Cuando yo era pequeña estaba súper orgullosa de mi madre. Ahora también, claro, pero entonces, cuando tenía tu edad, era muy consciente, a diario, de lo orgullosa que estaba de ella. Me causaba admiración que trabajara fuera de casa, que tuviera una carrera. Entonces no era lo común. Me dejaba temprano en el colegio y se iba corriendo al suyo a dar clase; después yo veía cómo las mamás de mis amigas se marchaban a tomar un café tranquilamente después de dejar a sus hijas (mi colegio era solo de niñas, otra época). No me parecía envidiable tener tiempo libre para tomar un café cada mañana con las amigas, aunque era una opción bien válida. Me parecía envidiable tener una carrera, una responsabilidad laboral, poder desarrollar tu vocación. Y eso hizo la diferencia.

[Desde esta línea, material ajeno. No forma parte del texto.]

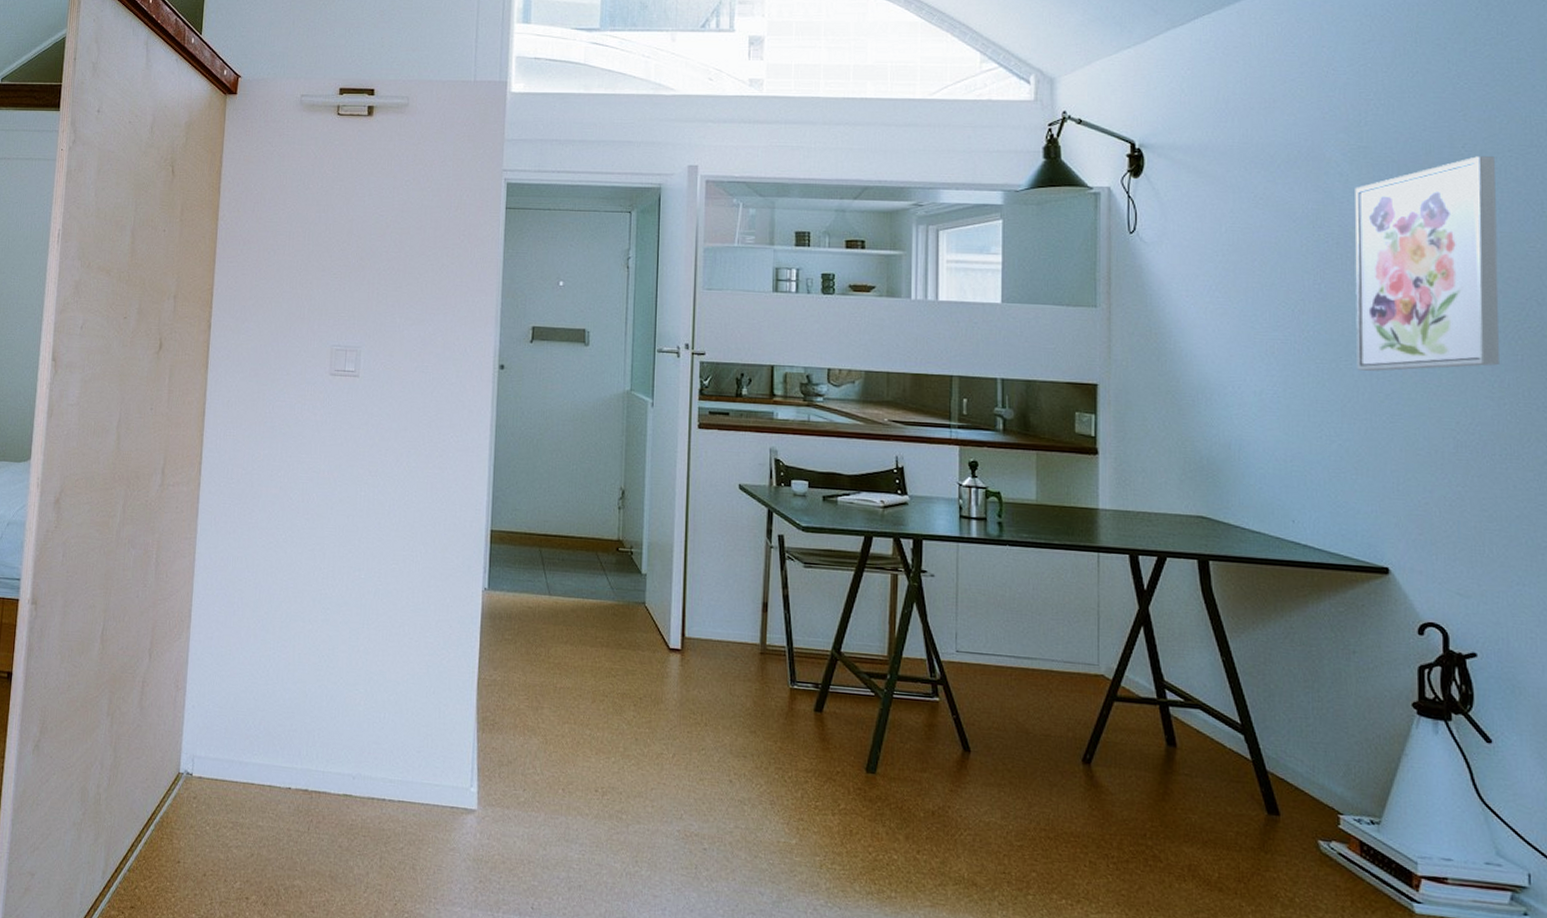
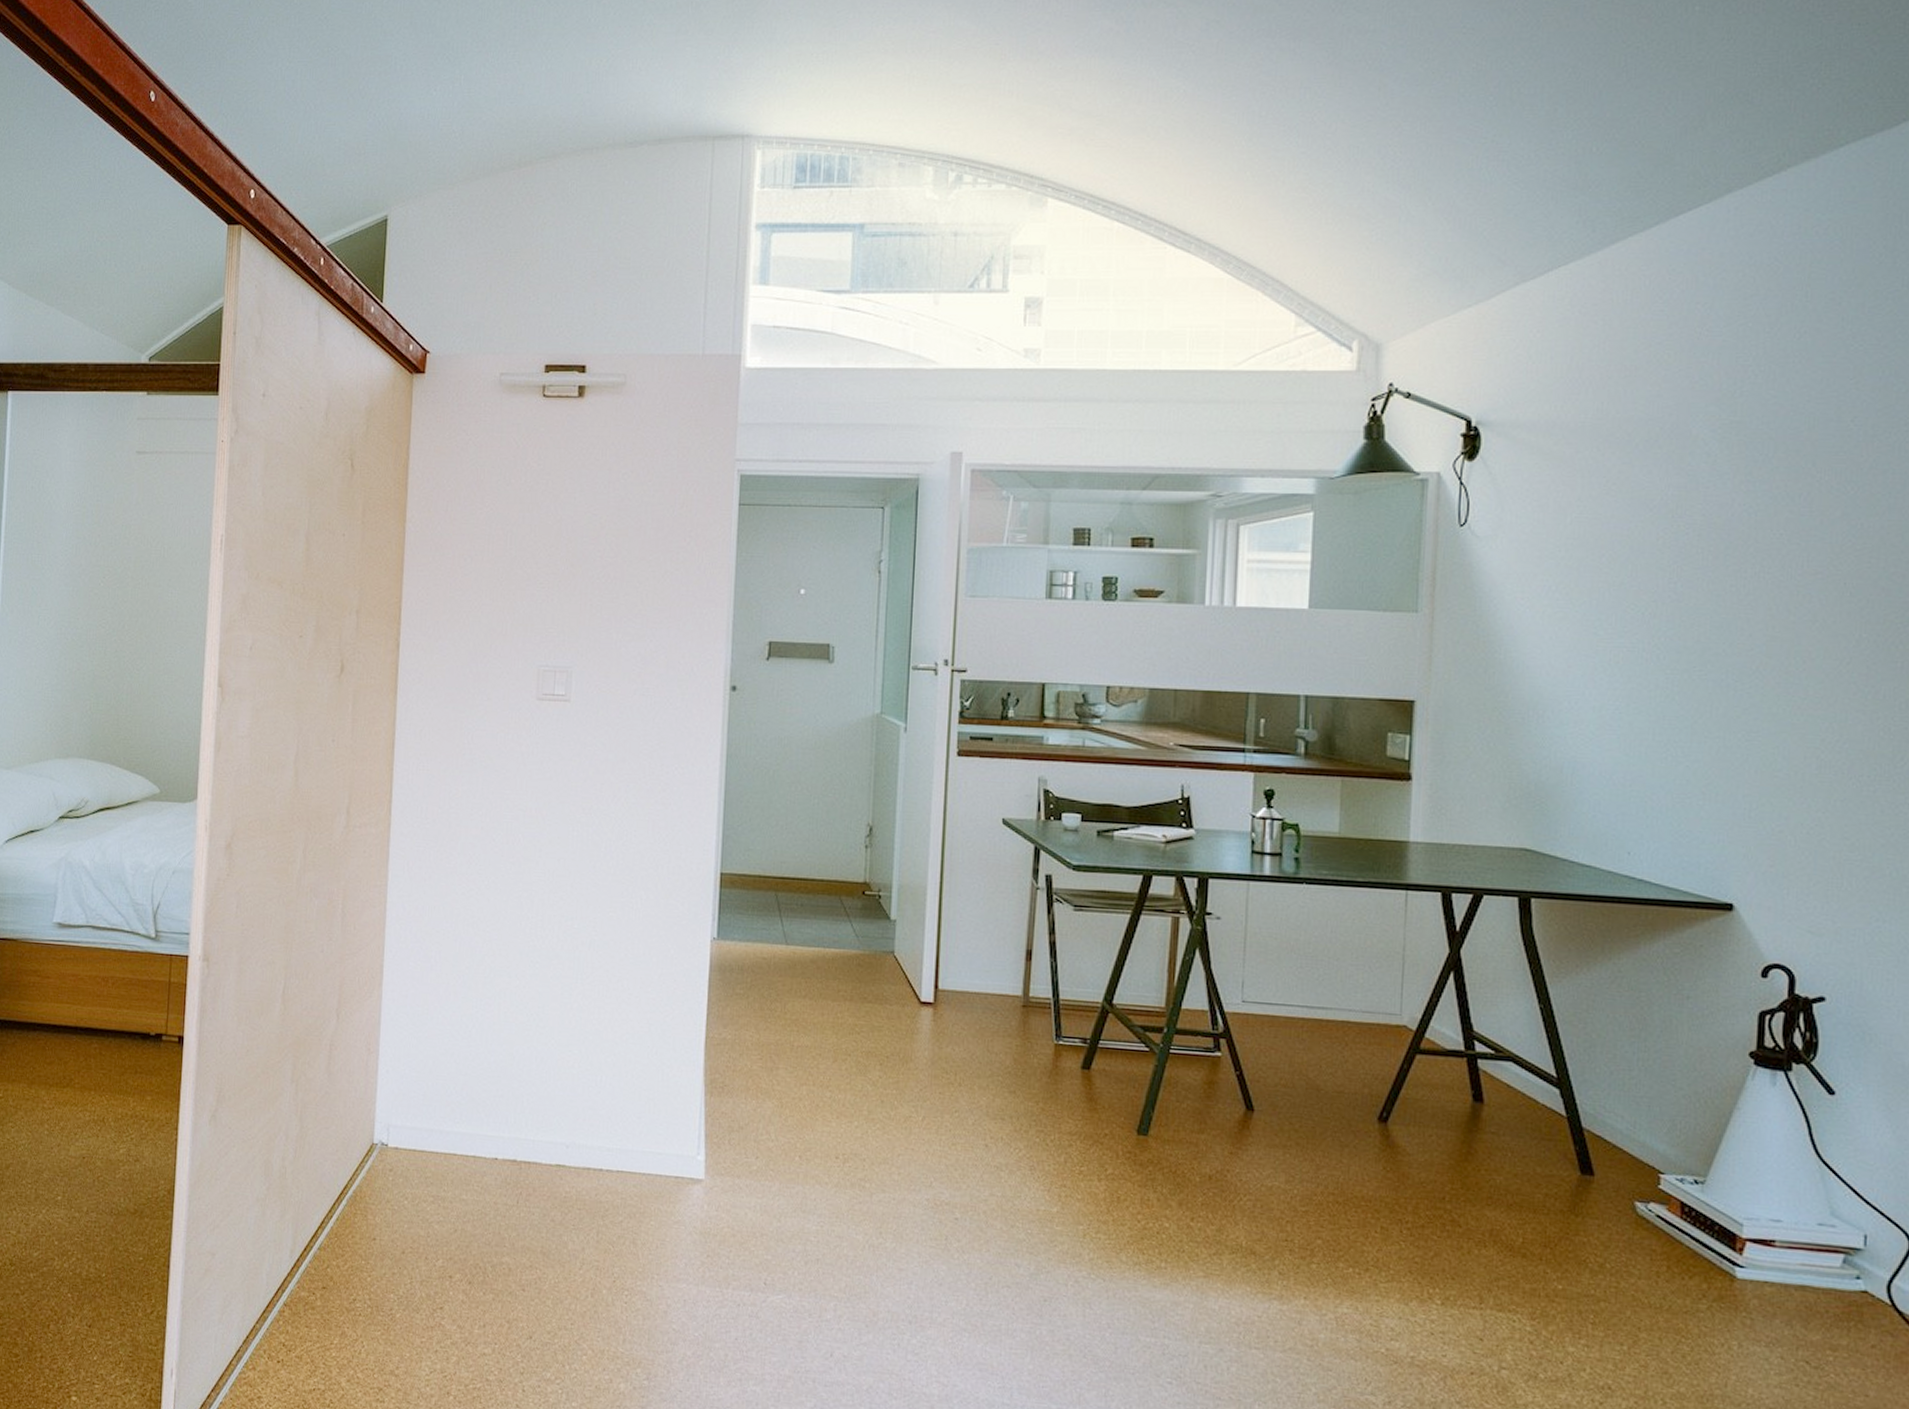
wall art: present [1355,156,1499,371] -> none [1712,431,1888,683]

Mi madre me enseñó que yo podría ser quien quisiera ser, solo tendría que trabajar para ello. Por supuesto lo creí a pies juntillas, sin dudarlo ni un minuto. Y eso hice. Quise ser periodista y estudié para serlo y lo fui. Lo soy. Luego la vida te enseña más cosas que también tú aprenderás con el tiempo. Por ejemplo, que no todo depende de tu esfuerzo, que llega un momento en el que te encuentras con techos que no sabías que estaban ahí, con los que no contabas, pero que existen y te frenan. Eso nos pasa a muchas mujeres y también por eso es necesario celebrar un día de la mujer, para acabar con esos techos y ver el cielo abierto.

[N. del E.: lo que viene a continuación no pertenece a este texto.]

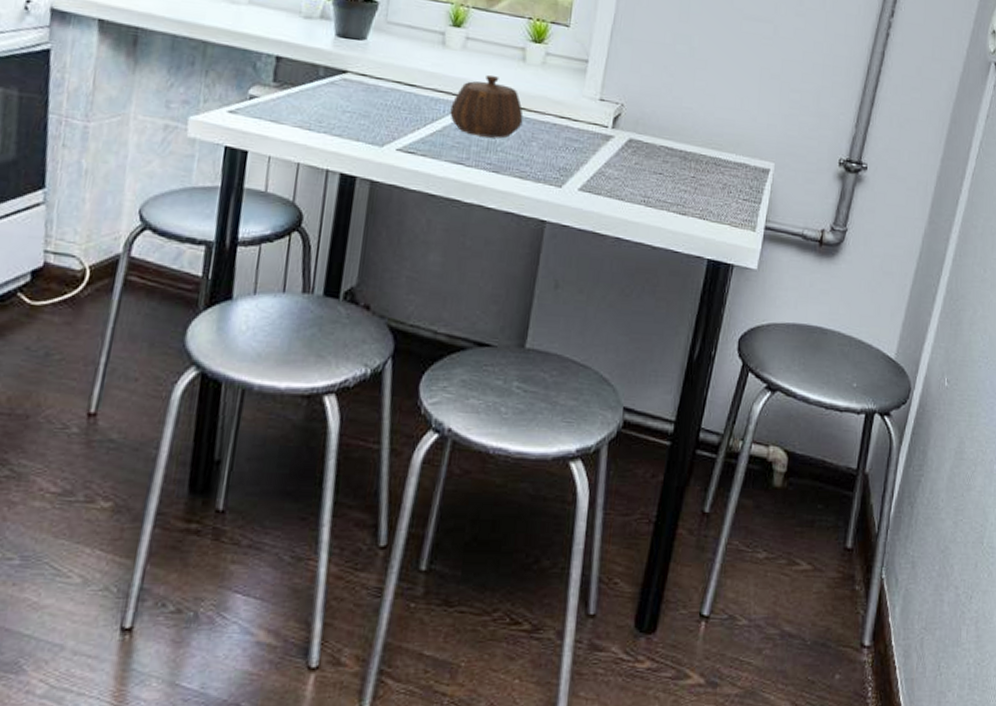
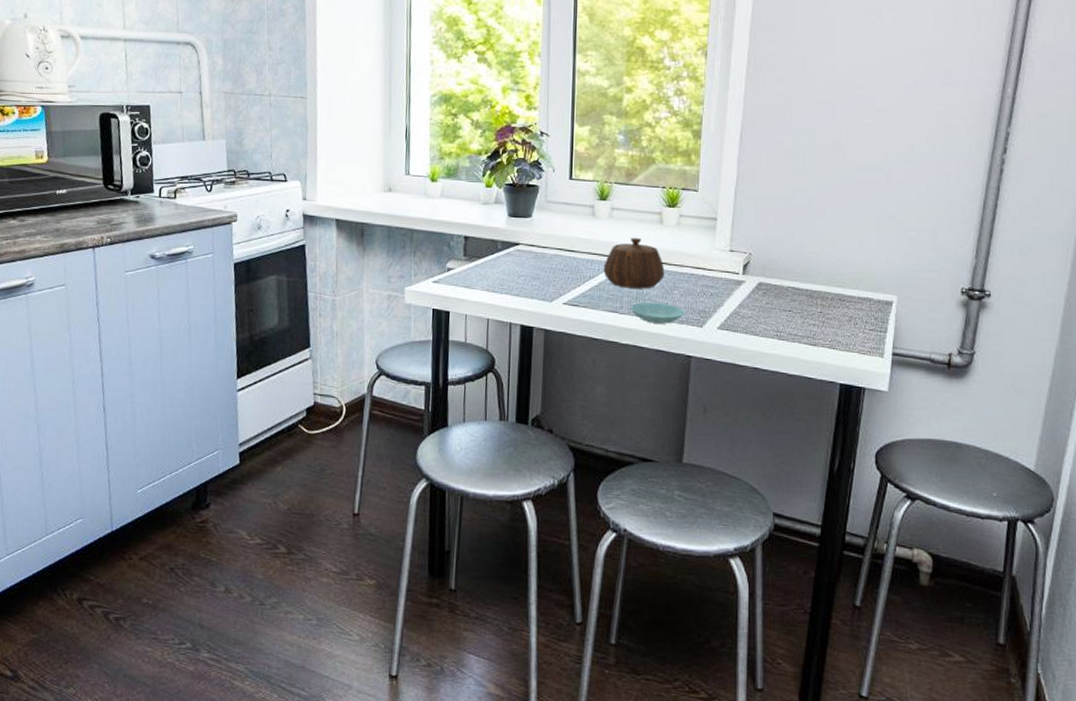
saucer: none [478,153,543,182] -> present [630,302,685,324]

¿Qué podría hacer yo para enseñarte lo que significa esta fecha y todo lo que hay que combatir? No lo sé. Creo que lo mejor es seguir viviendo nuestro día a día juntos y que vayas descubriendo la vida por ti mismo, conmigo a tu lado. Sé también que tu sensibilidad te convertirá en un hombre amoroso y justo, de verdad lo creo así. La sociedad en la que te va a tocar vivir no parece que vaya a ser fácil. A veces incluso tengo la sensación de que los años de mi infancia eran más libres que los de la tuya. Pero todos estamos a tiempo de mejorar el mundo en que vivimos y es una misión que deberíamos marcarnos como un objetivo personal. Quizá así, sin darnos cuenta, en un futuro próximo los 8 de marzo sean un día más en el calendario. Más o menos cuando tú tengas edad de leer a Rousseau. Eso estaría genial.